Research Report: 1994 NAEP U.S. History Group Assessment

September 1998

Authors: Madeline Goodman, Stephen Lazer, John Mazzeo, Nancy Mead, and Amy Pearlmutter

This report documents the National Assessment of Educational Progress (NAEP) special pilot study of group assessment. In 1994, NAEP administered U.S. history projects to a limited number of students. The purpose of this study was to investigate the feasibility of group assessment, and to gain practical experience in the design, development, administration, and scoring of such instruments. The report first describes the development and conduct of the study. It then discusses practical lessons learned, and makes recommendations regarding the future assessment of groups. Appendices include the testing instruments, scoring guides, and examples of student work.

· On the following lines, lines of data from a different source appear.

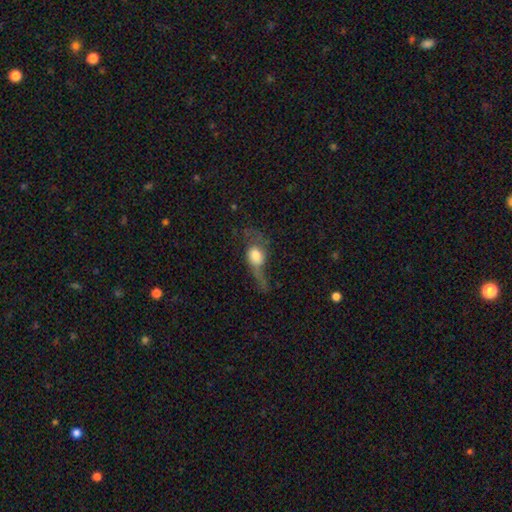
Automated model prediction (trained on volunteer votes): Q: Smooth or featured?
A: smooth (50%); runner-up: featured or disk (41%)
Q: Merging?
A: major disturbance (48%); runner-up: none (26%)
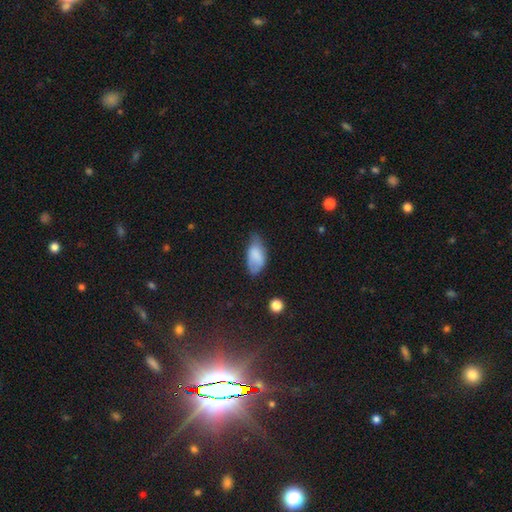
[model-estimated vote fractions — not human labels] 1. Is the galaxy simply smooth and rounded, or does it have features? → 77% smooth, 15% featured or disk, 8% star or artifact.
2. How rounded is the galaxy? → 92% in between, 4% cigar-shaped, 3% round.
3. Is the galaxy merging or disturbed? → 44% minor disturbance, 40% none, 14% major disturbance, 2% merger.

Increasingly, teachers in our nation's schools are using group learning techniques. Use of cooperative learning and other heuristic models have led many educators and curriculum developers to believe that supplementing traditional instruction with activities that require students to help each other learn is more effective than using individual-based practices alone. In addition, a number of studies have suggested that cooperative and group learning experiences are more positively related to higher levels of academic achievement than are individualistic or competitive instructional settings.[1] Many believe that, in addition to being an optimal means of helping students gain both knowledge and critical-thinking competencies, group learning provides students with the teamwork and leadership skills necessary for success in our changing economy.[2]

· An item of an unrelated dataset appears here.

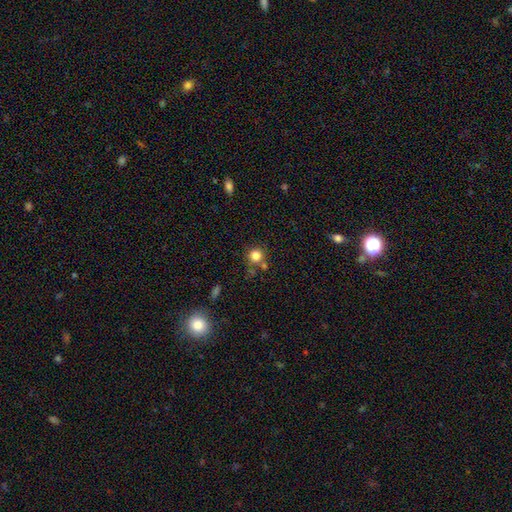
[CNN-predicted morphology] A smooth galaxy with no disk features (82%) that is round (91%). Merging: none (70%).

Because group instruction occupies an increasingly central place in American education, several analysts have argued that it is important that educational surveys track the abilities of students to work in groups.[3] However, assessing group work presents special challenges. The measurement of interpersonal processes has played little role in traditional large-scale assessments. There is a lack of understanding in the assessment community of the issues and challenges involved in the measurement of groups rather than of individual students. For example, assessment developers have little experience in crafting exercises that simultaneously allow for the real manifestation of group dynamics while remaining constrained enough to be amenable to standardized administration and scoring. Nevertheless, as the National Assessment of Educational Progress (NAEP) moves toward the future, the assessment of groups is likely to become an increasingly pressing concern. Therefore, an initial study of the procedures and issues involved in group assessment under the auspices of NAEP seemed appropriate.

When reviewing this report, the reader should keep two general points about this study in mind. First, the study focuses on the assessment of groups of students, and not on the importance, efficacy, or form of group and cooperative learning. The educational and workplace implications of group skills are clearly of great import; however, they are beyond the scope of this study.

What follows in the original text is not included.